◆ TASK OBJECTIVE
Retype every line in the rows below exactly, keeping each line's characters, spacing, and order unchanged.

◆ EXERCISE MATERIAL
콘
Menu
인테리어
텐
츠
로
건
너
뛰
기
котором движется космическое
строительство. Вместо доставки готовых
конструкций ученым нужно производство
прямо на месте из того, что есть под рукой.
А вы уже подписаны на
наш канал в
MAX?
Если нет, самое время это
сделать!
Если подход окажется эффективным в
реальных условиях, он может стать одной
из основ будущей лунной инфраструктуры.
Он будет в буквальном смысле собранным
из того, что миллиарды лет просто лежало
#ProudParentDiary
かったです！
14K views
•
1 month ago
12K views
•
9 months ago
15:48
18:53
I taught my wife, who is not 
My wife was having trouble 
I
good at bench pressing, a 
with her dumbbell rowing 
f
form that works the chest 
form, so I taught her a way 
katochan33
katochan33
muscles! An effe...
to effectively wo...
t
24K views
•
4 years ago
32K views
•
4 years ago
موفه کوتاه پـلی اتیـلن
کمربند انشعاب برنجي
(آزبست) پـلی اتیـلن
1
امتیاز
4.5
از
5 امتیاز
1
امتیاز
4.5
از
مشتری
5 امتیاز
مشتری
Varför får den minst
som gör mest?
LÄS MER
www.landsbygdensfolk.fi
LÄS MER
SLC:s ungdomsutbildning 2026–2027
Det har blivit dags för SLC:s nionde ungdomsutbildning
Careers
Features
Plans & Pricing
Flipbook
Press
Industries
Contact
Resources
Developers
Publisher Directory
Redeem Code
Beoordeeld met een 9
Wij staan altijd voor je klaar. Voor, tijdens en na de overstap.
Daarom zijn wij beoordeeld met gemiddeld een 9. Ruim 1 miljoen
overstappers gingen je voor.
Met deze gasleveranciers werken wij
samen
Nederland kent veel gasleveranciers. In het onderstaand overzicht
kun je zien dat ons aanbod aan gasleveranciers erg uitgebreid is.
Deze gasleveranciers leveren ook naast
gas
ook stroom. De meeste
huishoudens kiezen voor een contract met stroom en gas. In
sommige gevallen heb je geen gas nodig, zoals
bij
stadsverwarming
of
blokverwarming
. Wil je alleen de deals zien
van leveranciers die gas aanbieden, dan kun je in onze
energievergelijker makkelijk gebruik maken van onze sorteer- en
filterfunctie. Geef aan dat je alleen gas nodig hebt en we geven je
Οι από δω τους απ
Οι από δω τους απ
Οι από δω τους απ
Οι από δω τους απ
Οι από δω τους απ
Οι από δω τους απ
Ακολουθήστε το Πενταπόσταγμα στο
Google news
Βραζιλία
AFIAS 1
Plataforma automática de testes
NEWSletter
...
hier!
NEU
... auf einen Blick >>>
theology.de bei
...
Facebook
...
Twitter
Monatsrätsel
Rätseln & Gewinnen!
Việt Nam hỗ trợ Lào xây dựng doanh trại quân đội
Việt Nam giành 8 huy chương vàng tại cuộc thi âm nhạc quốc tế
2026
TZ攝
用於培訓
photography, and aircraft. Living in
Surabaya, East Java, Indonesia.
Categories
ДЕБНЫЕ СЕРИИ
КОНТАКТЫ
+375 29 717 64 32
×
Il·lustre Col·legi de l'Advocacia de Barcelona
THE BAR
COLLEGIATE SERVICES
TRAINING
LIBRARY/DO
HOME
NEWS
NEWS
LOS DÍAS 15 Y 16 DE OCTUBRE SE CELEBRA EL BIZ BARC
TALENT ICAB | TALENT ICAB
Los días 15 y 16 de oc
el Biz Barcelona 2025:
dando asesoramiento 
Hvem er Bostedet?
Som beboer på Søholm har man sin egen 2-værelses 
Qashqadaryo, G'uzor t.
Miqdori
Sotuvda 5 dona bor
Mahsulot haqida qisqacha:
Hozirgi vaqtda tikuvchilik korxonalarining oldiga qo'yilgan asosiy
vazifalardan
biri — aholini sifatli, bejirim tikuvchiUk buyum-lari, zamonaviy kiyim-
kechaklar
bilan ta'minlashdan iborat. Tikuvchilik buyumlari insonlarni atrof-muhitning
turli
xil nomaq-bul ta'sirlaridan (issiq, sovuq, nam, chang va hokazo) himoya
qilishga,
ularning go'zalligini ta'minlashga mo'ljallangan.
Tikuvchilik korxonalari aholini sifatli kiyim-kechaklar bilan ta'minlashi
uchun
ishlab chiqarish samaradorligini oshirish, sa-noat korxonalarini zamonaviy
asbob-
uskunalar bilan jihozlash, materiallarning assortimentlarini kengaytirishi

◆ RESULT BELOW
콘
Menu
인테리어
텐
츠
로
건
너
뛰
기
котором движется космическое
строительство. Вместо доставки готовых
конструкций ученым нужно производство
прямо на месте из того, что есть под рукой.
А вы уже подписаны на
наш канал в
MAX?
Если нет, самое время это
сделать!
Если подход окажется эффективным в
реальных условиях, он может стать одной
из основ будущей лунной инфраструктуры.
Он будет в буквальном смысле собранным
из того, что миллиарды лет просто лежало
#ProudParentDiary
かったです！
14K views
•
1 month ago
12K views
•
9 months ago
15:48
18:53
I taught my wife, who is not 
My wife was having trouble 
I
good at bench pressing, a 
with her dumbbell rowing 
f
form that works the chest 
form, so I taught her a way 
katochan33
katochan33
muscles! An effe...
to effectively wo...
t
24K views
•
4 years ago
32K views
•
4 years ago
موفه کوتاه پـلی اتیـلن
کمربند انشعاب برنجي
(آزبست) پـلی اتیـلن
1
امتیاز
4.5
از
5 امتیاز
1
امتیاز
4.5
از
مشتری
5 امتیاز
مشتری
Varför får den minst
som gör mest?
LÄS MER
www.landsbygdensfolk.fi
LÄS MER
SLC:s ungdomsutbildning 2026–2027
Det har blivit dags för SLC:s nionde ungdomsutbildning
Careers
Features
Plans & Pricing
Flipbook
Press
Industries
Contact
Resources
Developers
Publisher Directory
Redeem Code
Beoordeeld met een 9
Wij staan altijd voor je klaar. Voor, tijdens en na de overstap.
Daarom zijn wij beoordeeld met gemiddeld een 9. Ruim 1 miljoen
overstappers gingen je voor.
Met deze gasleveranciers werken wij
samen
Nederland kent veel gasleveranciers. In het onderstaand overzicht
kun je zien dat ons aanbod aan gasleveranciers erg uitgebreid is.
Deze gasleveranciers leveren ook naast
gas
ook stroom. De meeste
huishoudens kiezen voor een contract met stroom en gas. In
sommige gevallen heb je geen gas nodig, zoals
bij
stadsverwarming
of
blokverwarming
. Wil je alleen de deals zien
van leveranciers die gas aanbieden, dan kun je in onze
energievergelijker makkelijk gebruik maken van onze sorteer- en
filterfunctie. Geef aan dat je alleen gas nodig hebt en we geven je
Οι από δω τους απ
Οι από δω τους απ
Οι από δω τους απ
Οι από δω τους απ
Οι από δω τους απ
Οι από δω τους απ
Ακολουθήστε το Πενταπόσταγμα στο
Google news
Βραζιλία
AFIAS 1
Plataforma automática de testes
NEWSletter
...
hier!
NEU
... auf einen Blick >>>
theology.de bei
...
Facebook
...
Twitter
Monatsrätsel
Rätseln & Gewinnen!
Việt Nam hỗ trợ Lào xây dựng doanh trại quân đội
Việt Nam giành 8 huy chương vàng tại cuộc thi âm nhạc quốc tế
2026
TZ攝
用於培訓
photography, and aircraft. Living in
Surabaya, East Java, Indonesia.
Categories
ДЕБНЫЕ СЕРИИ
КОНТАКТЫ
+375 29 717 64 32
×
Il·lustre Col·legi de l'Advocacia de Barcelona
THE BAR
COLLEGIATE SERVICES
TRAINING
LIBRARY/DO
HOME
NEWS
NEWS
LOS DÍAS 15 Y 16 DE OCTUBRE SE CELEBRA EL BIZ BARC
TALENT ICAB | TALENT ICAB
Los días 15 y 16 de oc
el Biz Barcelona 2025:
dando asesoramiento 
Hvem er Bostedet?
Som beboer på Søholm har man sin egen 2-værelses 
Qashqadaryo, G'uzor t.
Miqdori
Sotuvda 5 dona bor
Mahsulot haqida qisqacha:
Hozirgi vaqtda tikuvchilik korxonalarining oldiga qo'yilgan asosiy
vazifalardan
biri — aholini sifatli, bejirim tikuvchiUk buyum-lari, zamonaviy kiyim-
kechaklar
bilan ta'minlashdan iborat. Tikuvchilik buyumlari insonlarni atrof-muhitning
turli
xil nomaq-bul ta'sirlaridan (issiq, sovuq, nam, chang va hokazo) himoya
qilishga,
ularning go'zalligini ta'minlashga mo'ljallangan.
Tikuvchilik korxonalari aholini sifatli kiyim-kechaklar bilan ta'minlashi
uchun
ishlab chiqarish samaradorligini oshirish, sa-noat korxonalarini zamonaviy
asbob-
uskunalar bilan jihozlash, materiallarning assortimentlarini kengaytirishi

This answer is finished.